> **Action item**
Transcribe this listing exactly; omit the pictures.

> **Records to use**
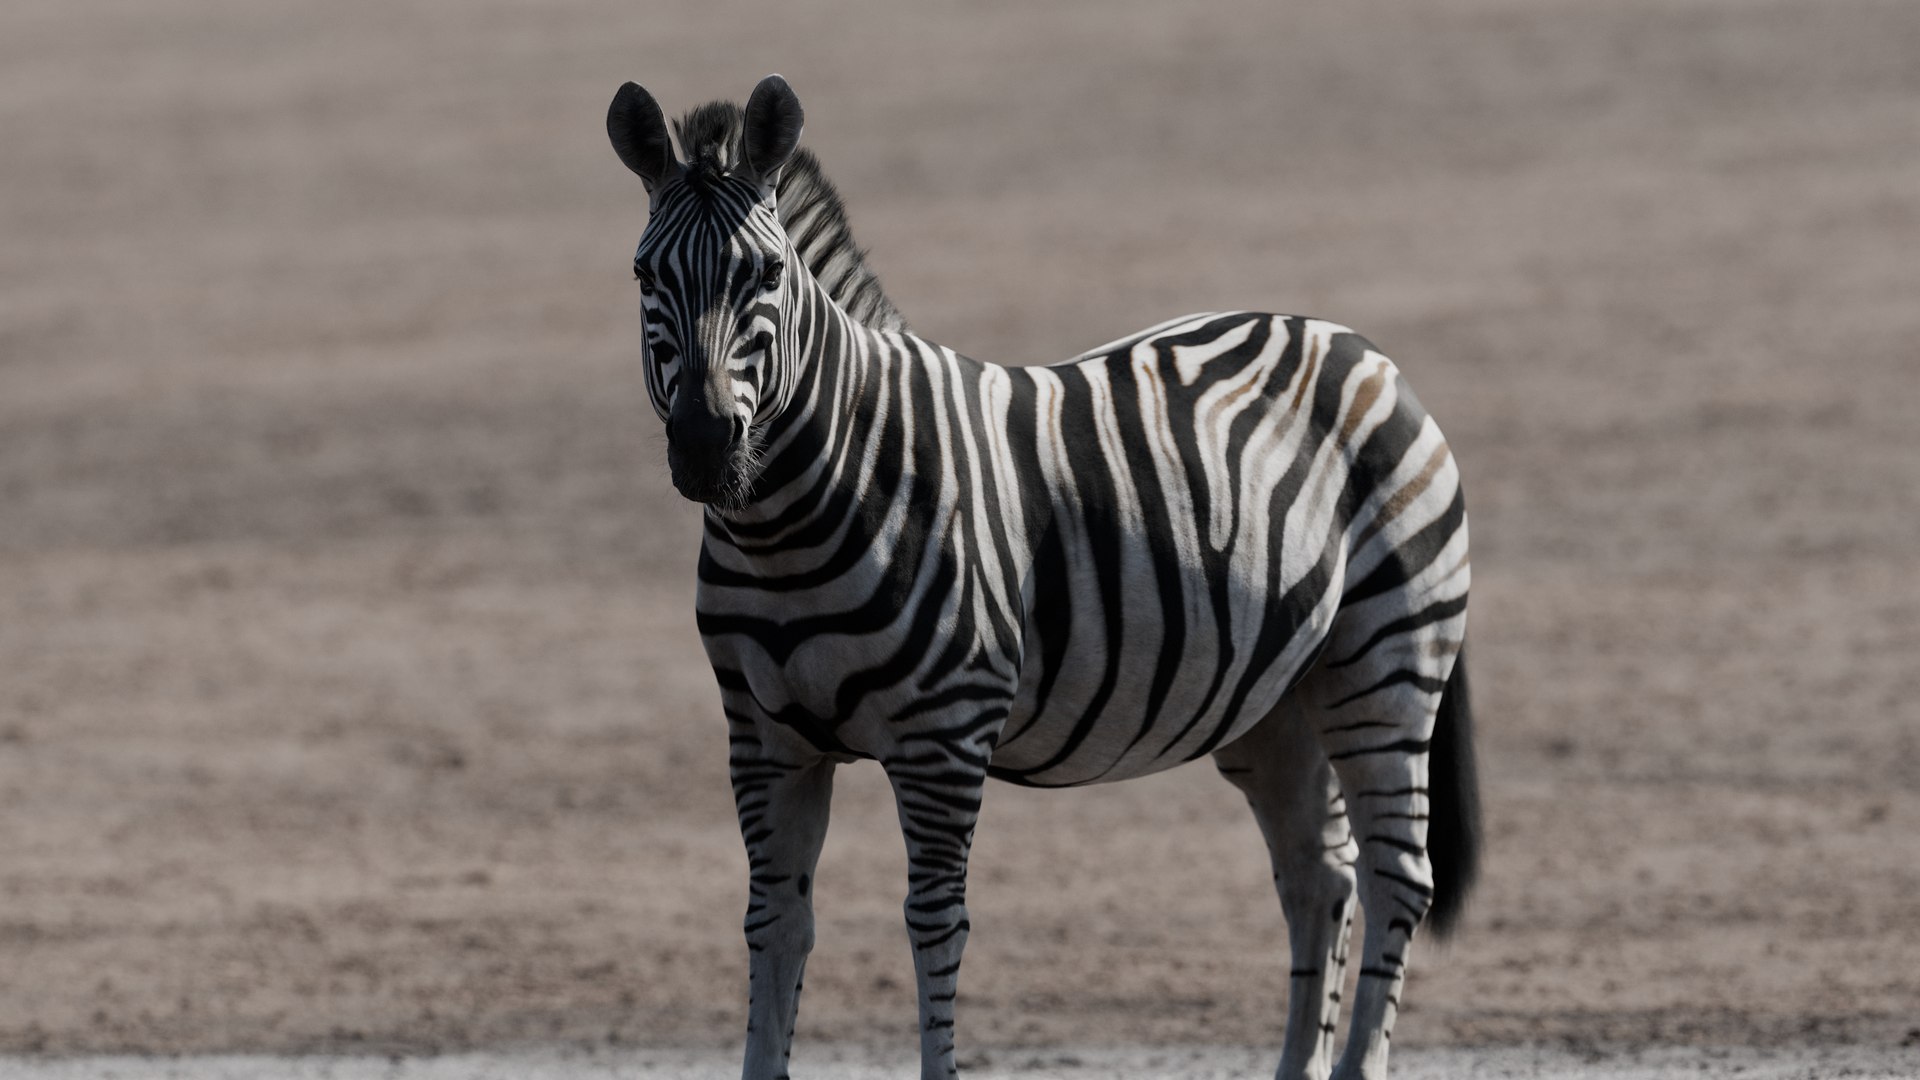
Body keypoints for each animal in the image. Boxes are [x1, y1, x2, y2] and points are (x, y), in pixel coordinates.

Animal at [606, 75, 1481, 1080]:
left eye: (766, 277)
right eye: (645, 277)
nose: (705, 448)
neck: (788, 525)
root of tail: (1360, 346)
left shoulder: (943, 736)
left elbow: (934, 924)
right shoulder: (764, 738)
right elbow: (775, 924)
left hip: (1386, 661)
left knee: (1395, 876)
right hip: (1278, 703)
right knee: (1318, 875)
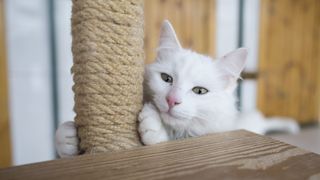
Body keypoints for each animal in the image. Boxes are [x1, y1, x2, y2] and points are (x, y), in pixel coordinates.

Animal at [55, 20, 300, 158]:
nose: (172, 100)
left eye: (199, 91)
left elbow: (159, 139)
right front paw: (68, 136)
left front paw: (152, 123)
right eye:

> **Written response**
Body keypoints for each animal in the image. Boxes are [x1, y1, x2, y2] and points are (x, y), in pixel coordinates.

Animal at [606, 75, 1481, 1080]:
left eye: (766, 277)
right eye: (645, 277)
nose: (705, 448)
neck: (788, 525)
root of tail: (1360, 346)
left shoulder: (943, 736)
left elbow: (934, 924)
right shoulder: (764, 738)
right elbow: (775, 924)
left hip: (1386, 661)
left knee: (1395, 876)
right hip: (1278, 703)
right knee: (1318, 875)
Body keypoints for each animal in the image. Boxes are [x1, y1, x2, y2] and points are (x, y), in pixel coordinates.

Animal at [55, 20, 300, 158]:
nose: (172, 100)
left eye: (199, 91)
left elbow: (159, 139)
right front paw: (68, 136)
left front paw: (152, 123)
right eye:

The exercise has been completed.